I think most people think the latter is the real hard problem, but my experience is that the former is also pretty hard :) It’s hard in a different way – there are so many things to integrate with that you end up with a never-ending pile of work.
There is a combinatorial explosion of
It’s a big nightmare, and potential never-ending time sink, and I’d say that stabilizing a small set of modular, polyglot Unix-like tools can go a long way, in addition to having something more monolithic.
Thanks for the broad enumeration of specifics around problems I’m currently interested in.
Layered use of languages is to be expected. The Linux OS bindings are in C and a common C++ idiom is to provide ABI stability by an hourglass design. So, you’re likely to end up with C++ calling C calling C++ calling C. As soon as you refactor functionality to Zig or Rust, you have C++ calling C calling Rust calling C and you need a quality polyglot build system.
Building ecosystems like package managers and build systems is hard if it needs broad coverage of existing software with existing design decisions made by other people. So, I’d say that something that is also pretty hard is getting buy-in and growing the momentum needed to reach the needed community velocity to match the velocity needed to cover:
To this end, my own projects focus on components that I see as meeting minimum requirements for composing with or leveraging existing ecosystem work that have maximal existing adoption. You mentioned Bazel which has the largest community in the polyglot build space, and you’d want a popular package manager that composed with it.
Small, modular, bootstrappable, auditable standard tooling would be idyllic, but choosing harder tech problems to avoid people problems is more pragmatic in my view.
Yes the rate of new software is something I think about … if you’re going invent a solution that requires “boiling the ocean” to be useful, it should be boilable at a rate that exceeds the growth in new software :-)
Otherwise you’re just contributing to a combinatorial mess. That is, burning open source contributor cycles on parochial variants of problems that have already been solved.
And interestingly, Docker was the most recent thing in the build space that managed to do that. People make Docker images for OCaml binaries, etc.
And that’s because it didn’t require rewriting all your build tools and package managers. You just use apt-get, pip, whatever.
You lose a lot of good properties by doing that, and there are lots of downsides, but I think we can do better than Docker while still retaining that property.
Why are you not building oils on top of bash?
:-) Basically because the bash codebase has run out of steam, and the maintainer has pretty much said that. It’s from 1989 or so, and if you compare it to CPython from 1990, it’s much more brittle and has less room to grow.
I think after 3 decades nobody really has qualms about a rewrite – it’s more the Zawinski “CADT” syndrome that we want to avoid.
CPython has a pretty healthy ecosystem of interpreter forks and improvements, which eventually get merged back. bash has no such thing; it’s pretty much the maintainer, and he exports all his private changes to VCS without descriptions, rather than using VCS the normal way.
(That said, dgsh is one of very few projects that have built on top of bash.

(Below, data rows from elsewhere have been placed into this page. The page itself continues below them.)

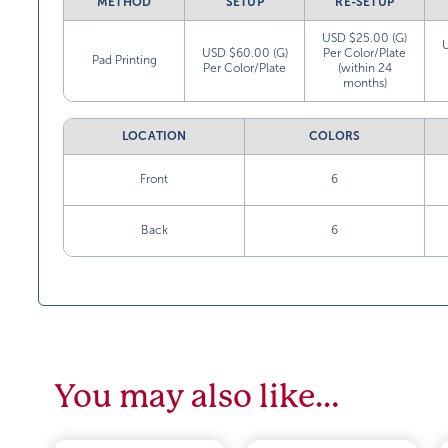
METHOD
SETUP
RE-SETUP
USD $25.00 (G)
USD $60.00 (G)
Per Color/Plate
Pad Printing
Per Color/Plate
(within 24
months)
LOCATION
COLORS
Front
6
Back
6
You may also like…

Though it started as an academic project and I’m not sure if many people use it.)
Another big fundamental reason is that Oils has a completely different architecture – it’s written like a programming language, not a terminal-based UI with a language bolted on afterward.
In the last 3 decades this architecture has become more or less standard – the parser can be reused for linters and formatters, so you can have things like ShellCheck / shfmt, but also extended to YSH/Oil, etc. That is impossible bash’s architecture.
I wrote a lot about parsing shell ( https://www.oilshell.org/blog/tags.html?tag=parsing-shell#parsing-shell ), but the runtime is also a big issue, e.g. with respect to handling every error.
In other words, it’s a total overhaul of every part of shell!
If you haven’t seen what’s in latest master branch, I have some very good news about this :^) Zig build now runs tasks in parallel and the new API lets you define expected maxRSS for each task, so that the runner doesn’t overload the system.